The Mudcat Café TM
Thread #110082   Message #2306287
Posted By: Slag
04-Apr-08 - 06:56 AM
Thread Name: BS: What is a Western Movie?
Subject: RE: BS: What is a Western Movie?
Filming locales! Yes! Half the Westerns ever made (not to mention many other dramas set in modern times) have a formation called "The Mormon Rocks" in them. Even Star Trek where Kirk fought the guy with the rubber lizard head. They are a group of sandstone rocks that slant at about a 45 degree angle. The are located at the top of Cajon Pass just off 395 heading out of San Bernardino into the high desert. Once you identify this group you will be seeing them forever. If you turn left first chance you get after you reach the desert you will be headed toward Antelope Valley. This is on the back side of the San Gabriel Mountains. That's the ones you see during the Rose Parade and Rose Bowl Football Game. The were the backdrop for The Outlaw Jose Wales and many other Westerns. You will often see the San Gabriels and Mormon Rocks in the same flick. It doesn't cost a whole lot nor take too long to move your equipment 15 or 20 miles down the road.

If you continue up 395 you will come to the (once little) town of Victorville. Just over the Mojave River (yes there is a river that runs through part of the Mojave Desert) you come to Apple Valley Where Roy Rogers lived. Many of his movies were filmed in this location as well as some of Gene Autry's. However a greater number of those B movies were filmed in studio back lots in the Hollywood Hills, Thousand Oaks, Semi Valley and the like.

The Grand Tetons was the backdrop for Shane and many other movies. Jackson Hole WY just south of the Grand Tetons Nat'l Park Has also seen many films produced. "Any Which Way But Loose" ends up here.

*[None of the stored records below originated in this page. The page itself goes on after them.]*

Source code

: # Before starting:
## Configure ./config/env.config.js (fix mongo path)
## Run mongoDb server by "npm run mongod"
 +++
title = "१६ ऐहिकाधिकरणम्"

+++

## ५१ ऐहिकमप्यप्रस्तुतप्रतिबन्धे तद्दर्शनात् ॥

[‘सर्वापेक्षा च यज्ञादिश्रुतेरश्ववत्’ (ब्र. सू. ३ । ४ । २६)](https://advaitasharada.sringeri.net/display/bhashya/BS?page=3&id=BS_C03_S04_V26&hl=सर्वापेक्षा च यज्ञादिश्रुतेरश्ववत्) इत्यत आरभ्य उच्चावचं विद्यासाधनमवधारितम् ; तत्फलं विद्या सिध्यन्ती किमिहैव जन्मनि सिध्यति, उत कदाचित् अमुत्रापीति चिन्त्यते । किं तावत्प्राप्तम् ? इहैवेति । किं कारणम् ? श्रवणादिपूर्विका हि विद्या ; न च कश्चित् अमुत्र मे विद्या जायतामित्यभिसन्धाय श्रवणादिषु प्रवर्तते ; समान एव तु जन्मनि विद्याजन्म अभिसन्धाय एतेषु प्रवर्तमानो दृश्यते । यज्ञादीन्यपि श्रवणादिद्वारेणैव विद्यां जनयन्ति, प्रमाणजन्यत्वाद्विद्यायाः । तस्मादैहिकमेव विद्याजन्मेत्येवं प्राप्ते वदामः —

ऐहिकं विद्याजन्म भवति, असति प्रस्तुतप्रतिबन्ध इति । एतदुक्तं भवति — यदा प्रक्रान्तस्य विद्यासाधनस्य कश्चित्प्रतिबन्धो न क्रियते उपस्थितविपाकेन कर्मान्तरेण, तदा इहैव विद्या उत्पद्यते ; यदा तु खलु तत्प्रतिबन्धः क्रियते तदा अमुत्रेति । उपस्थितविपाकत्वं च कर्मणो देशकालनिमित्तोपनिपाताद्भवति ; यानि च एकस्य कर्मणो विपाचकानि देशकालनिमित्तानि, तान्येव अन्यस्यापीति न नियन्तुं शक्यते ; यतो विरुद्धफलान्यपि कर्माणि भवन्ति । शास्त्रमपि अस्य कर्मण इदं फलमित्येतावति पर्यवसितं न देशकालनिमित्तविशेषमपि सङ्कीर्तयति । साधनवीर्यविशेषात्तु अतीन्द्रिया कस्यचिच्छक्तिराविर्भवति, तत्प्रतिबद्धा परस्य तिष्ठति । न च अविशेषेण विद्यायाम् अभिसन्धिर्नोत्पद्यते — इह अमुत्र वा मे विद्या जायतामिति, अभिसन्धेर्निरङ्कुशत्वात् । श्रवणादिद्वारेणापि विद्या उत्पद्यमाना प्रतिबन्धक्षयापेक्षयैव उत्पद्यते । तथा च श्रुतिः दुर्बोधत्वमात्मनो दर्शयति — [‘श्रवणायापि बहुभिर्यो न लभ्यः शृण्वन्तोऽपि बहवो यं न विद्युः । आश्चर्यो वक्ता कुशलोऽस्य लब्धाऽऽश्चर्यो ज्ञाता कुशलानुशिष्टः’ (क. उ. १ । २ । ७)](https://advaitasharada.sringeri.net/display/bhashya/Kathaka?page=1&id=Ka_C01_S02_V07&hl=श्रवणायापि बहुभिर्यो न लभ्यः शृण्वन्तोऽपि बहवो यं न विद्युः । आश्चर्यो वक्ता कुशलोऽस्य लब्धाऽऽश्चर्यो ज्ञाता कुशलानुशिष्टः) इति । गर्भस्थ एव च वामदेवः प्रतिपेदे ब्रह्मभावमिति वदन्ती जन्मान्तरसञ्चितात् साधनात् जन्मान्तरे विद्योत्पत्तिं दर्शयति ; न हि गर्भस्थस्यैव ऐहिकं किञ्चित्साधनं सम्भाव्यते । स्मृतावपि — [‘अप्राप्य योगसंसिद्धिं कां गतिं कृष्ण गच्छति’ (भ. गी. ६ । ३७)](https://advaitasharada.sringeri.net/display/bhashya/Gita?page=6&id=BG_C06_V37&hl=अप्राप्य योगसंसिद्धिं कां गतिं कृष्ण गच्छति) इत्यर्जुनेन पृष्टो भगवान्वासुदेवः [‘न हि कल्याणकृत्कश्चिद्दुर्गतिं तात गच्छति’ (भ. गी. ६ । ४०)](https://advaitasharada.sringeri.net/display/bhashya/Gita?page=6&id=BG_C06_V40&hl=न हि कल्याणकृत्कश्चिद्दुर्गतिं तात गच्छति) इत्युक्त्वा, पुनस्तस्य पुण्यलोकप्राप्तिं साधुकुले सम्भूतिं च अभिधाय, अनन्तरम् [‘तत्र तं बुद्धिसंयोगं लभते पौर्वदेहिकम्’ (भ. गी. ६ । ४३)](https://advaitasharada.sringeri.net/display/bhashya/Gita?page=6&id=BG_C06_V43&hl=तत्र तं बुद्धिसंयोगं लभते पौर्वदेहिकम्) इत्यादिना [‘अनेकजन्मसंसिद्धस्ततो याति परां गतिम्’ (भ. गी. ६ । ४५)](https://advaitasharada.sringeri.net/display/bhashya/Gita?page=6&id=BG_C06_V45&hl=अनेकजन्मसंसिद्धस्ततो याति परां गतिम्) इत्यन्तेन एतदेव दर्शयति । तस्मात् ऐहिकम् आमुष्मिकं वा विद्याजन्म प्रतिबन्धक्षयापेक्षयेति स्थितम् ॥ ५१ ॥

John Huston had a financial partner in Walter Boone and together they formed the HB Cattle Ranch located just west of California Hot Springs in the Sierra Nevada foothills. It was a 70 section (square miles) working cattle ranch (and is to this day) and Huston ( he was the grizzled old prospector in Treasure of the Sierra Madre) produced at least two early Westerns on this beautiful ranch. I can't remember their titles just off hand, sorry.

John Wayne had a ranch near Casa Grande AZ and I believe that it served as an occasional backdrop for some of his movies. I'll have to check with my "known source" on that one as her uncle was Wayne's foreman on that ranch.